▼

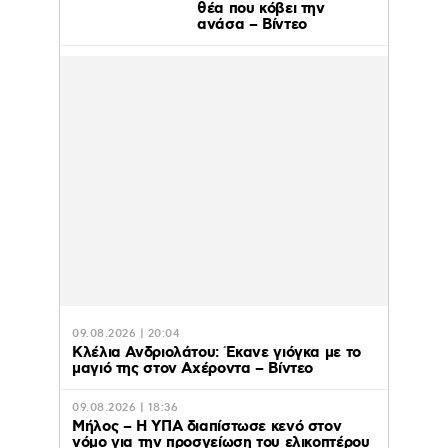
θέα που κόβει την
ανάσα – Βίντεο
09.08.2026 | 20:04
Κλέλια Ανδριολάτου: Έκανε γιόγκα με το
μαγιό της στον Αχέροντα – Βίντεο
09.08.2026 | 18:36
Μήλος – Η ΥΠΑ διαπίστωσε κενό στον
νόμο για την προσγείωση του ελικοπτέρου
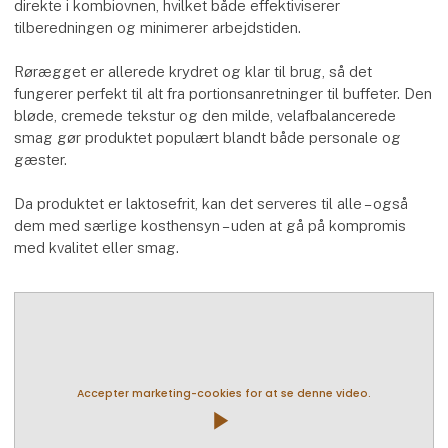
direkte i kombiovnen, hvilket både effektiviserer
tilberedningen og minimerer arbejdstiden.
Rørægget er allerede krydret og klar til brug, så det
fungerer perfekt til alt fra portionsanretninger til buffeter. Den
bløde, cremede tekstur og den milde, velafbalancerede
smag gør produktet populært blandt både personale og
gæster.
Da produktet er laktosefrit, kan det serveres til alle – også
dem med særlige kosthensyn – uden at gå på kompromis
med kvalitet eller smag.
Accepter marketing-cookies for at se denne video.
play_arrow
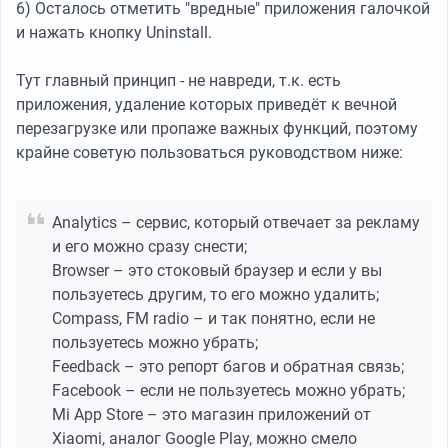
6) Осталось отметить "вредные" приложения галочкой
и нажать кнопку Uninstall.
Тут главный принцип - не навреди, т.к. есть
приложения, удаление которых приведёт к вечной
перезагрузке или пропаже важных функций, поэтому
крайне советую пользоваться руководством ниже:
Analytics – сервис, который отвечает за рекламу
и его можно сразу снести;
Browser – это стоковый браузер и если у вы
пользуетесь другим, то его можно удалить;
Compass, FM radio – и так понятно, если не
пользуетесь можно убрать;
Feedback – это репорт багов и обратная связь;
Facebook – если не пользуетесь можно убрать;
Mi App Store – это магазин приложений от
Xiaomi, аналог Google Play, можно смело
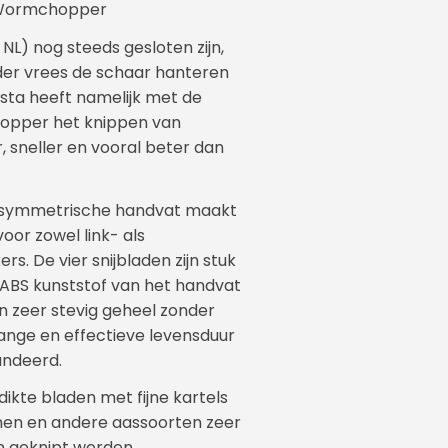
 Wormchopper
NL) nog steeds gesloten zijn,
der vrees de schaar hanteren
sta heeft namelijk met de
opper het knippen van
 sneller en vooral beter dan
 symmetrische handvat maakt
oor zowel link- als
s. De vier snijbladen zijn stuk
 ABS kunststof van het handvat
 zeer stevig geheel zonder
lange en effectieve levensduur
andeerd.
dikte bladen met fijne kartels
men en andere aassoorten zeer
jn geknipt worden.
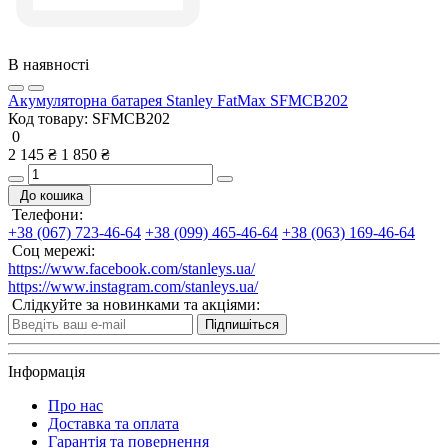
В наявності
Акумуляторна батарея Stanley FatMax SFMCB202
Код товару:
SFMCB202
0
2 145 ₴
1 850 ₴
До кошика
Телефони:
+38 (067) 723-46-64
+38 (099) 465-46-64
+38 (063) 169-46-64
Соц мережі:
https://www.facebook.com/stanleys.ua/
https://www.instagram.com/stanleys.ua/
Слідкуйте за новинками та акціями:
Підпишіться
Інформація
Про нас
Доставка та оплата
Гарантія та повернення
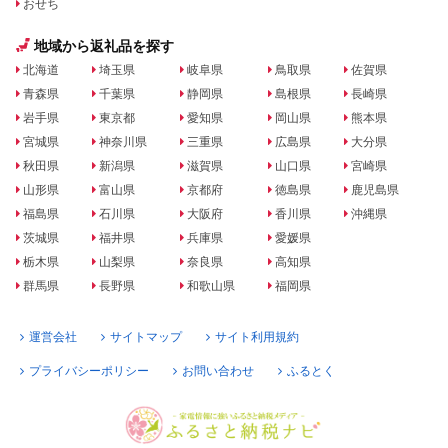
おせち
地域から返礼品を探す
北海道
埼玉県
岐阜県
鳥取県
佐賀県
青森県
千葉県
静岡県
島根県
長崎県
岩手県
東京都
愛知県
岡山県
熊本県
宮城県
神奈川県
三重県
広島県
大分県
秋田県
新潟県
滋賀県
山口県
宮崎県
山形県
富山県
京都府
徳島県
鹿児島県
福島県
石川県
大阪府
香川県
沖縄県
茨城県
福井県
兵庫県
愛媛県
栃木県
山梨県
奈良県
高知県
群馬県
長野県
和歌山県
福岡県
運営会社
サイトマップ
サイト利用規約
プライバシーポリシー
お問い合わせ
ふるとく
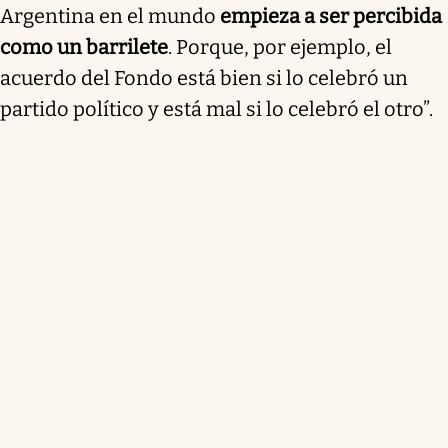
Argentina en el mundo
empieza a ser percibida
como un barrilete
. Porque, por ejemplo, el
acuerdo del Fondo está bien si lo celebró un
partido político y está mal si lo celebró el otro”.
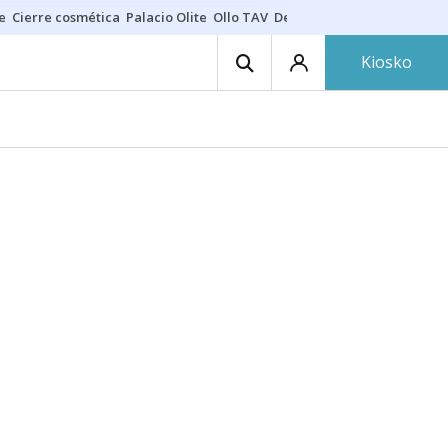
e
Cierre cosmética
Palacio Olite
Ollo TAV
Derrama vecinos
Kiosko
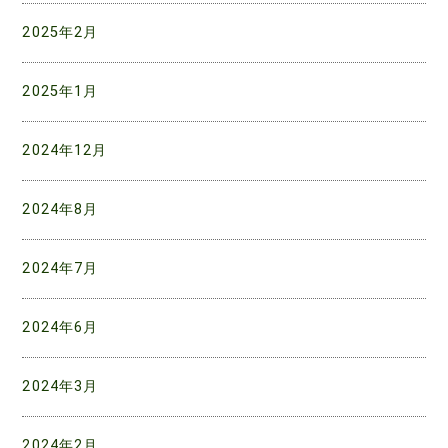
2025年2月
2025年1月
2024年12月
2024年8月
2024年7月
2024年6月
2024年3月
2024年2月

▲

From the first line to the last, repeat the material exactly, but drop the pictures.

θέα που κόβει την
ανάσα – Βίντεο
09.08.2026 | 20:04
Κλέλια Ανδριολάτου: Έκανε γιόγκα με το
μαγιό της στον Αχέροντα – Βίντεο
09.08.2026 | 18:36
Μήλος – Η ΥΠΑ διαπίστωσε κενό στον
νόμο για την προσγείωση του ελικοπτέρου
direkte i kombiovnen, hvilket både effektiviserer
tilberedningen og minimerer arbejdstiden.
Rørægget er allerede krydret og klar til brug, så det
fungerer perfekt til alt fra portionsanretninger til buffeter. Den
bløde, cremede tekstur og den milde, velafbalancerede
smag gør produktet populært blandt både personale og
gæster.
Da produktet er laktosefrit, kan det serveres til alle – også
dem med særlige kosthensyn – uden at gå på kompromis
med kvalitet eller smag.
Accepter marketing-cookies for at se denne video.
play_arrow
6) Осталось отметить "вредные" приложения галочкой
и нажать кнопку Uninstall.
Тут главный принцип - не навреди, т.к. есть
приложения, удаление которых приведёт к вечной
перезагрузке или пропаже важных функций, поэтому
крайне советую пользоваться руководством ниже:
Analytics – сервис, который отвечает за рекламу
и его можно сразу снести;
Browser – это стоковый браузер и если у вы
пользуетесь другим, то его можно удалить;
Compass, FM radio – и так понятно, если не
пользуетесь можно убрать;
Feedback – это репорт багов и обратная связь;
Facebook – если не пользуетесь можно убрать;
Mi App Store – это магазин приложений от
Xiaomi, аналог Google Play, можно смело
 Wormchopper
NL) nog steeds gesloten zijn,
der vrees de schaar hanteren
sta heeft namelijk met de
opper het knippen van
 sneller en vooral beter dan
 symmetrische handvat maakt
oor zowel link- als
s. De vier snijbladen zijn stuk
 ABS kunststof van het handvat
 zeer stevig geheel zonder
lange en effectieve levensduur
andeerd.
dikte bladen met fijne kartels
men en andere aassoorten zeer
jn geknipt worden.
В наявності
Акумуляторна батарея Stanley FatMax SFMCB202
Код товару:
SFMCB202
0
2 145 ₴
1 850 ₴
До кошика
Телефони:
+38 (067) 723-46-64
+38 (099) 465-46-64
+38 (063) 169-46-64
Соц мережі:
https://www.facebook.com/stanleys.ua/
https://www.instagram.com/stanleys.ua/
Слідкуйте за новинками та акціями:
Підпишіться
Інформація
Про нас
Доставка та оплата
Гарантія та повернення
おせち
地域から返礼品を探す
北海道
埼玉県
岐阜県
鳥取県
佐賀県
青森県
千葉県
静岡県
島根県
長崎県
岩手県
東京都
愛知県
岡山県
熊本県
宮城県
神奈川県
三重県
広島県
大分県
秋田県
新潟県
滋賀県
山口県
宮崎県
山形県
富山県
京都府
徳島県
鹿児島県
福島県
石川県
大阪府
香川県
沖縄県
茨城県
福井県
兵庫県
愛媛県
栃木県
山梨県
奈良県
高知県
群馬県
長野県
和歌山県
福岡県
運営会社
サイトマップ
サイト利用規約
プライバシーポリシー
お問い合わせ
ふるとく
Argentina en el mundo
empieza a ser percibida
como un barrilete
. Porque, por ejemplo, el
acuerdo del Fondo está bien si lo celebró un
partido político y está mal si lo celebró el otro”.
e
Cierre cosmética
Palacio Olite
Ollo TAV
Derrama vecinos
Kiosko
2025年2月
2025年1月
2024年12月
2024年8月
2024年7月
2024年6月
2024年3月
2024年2月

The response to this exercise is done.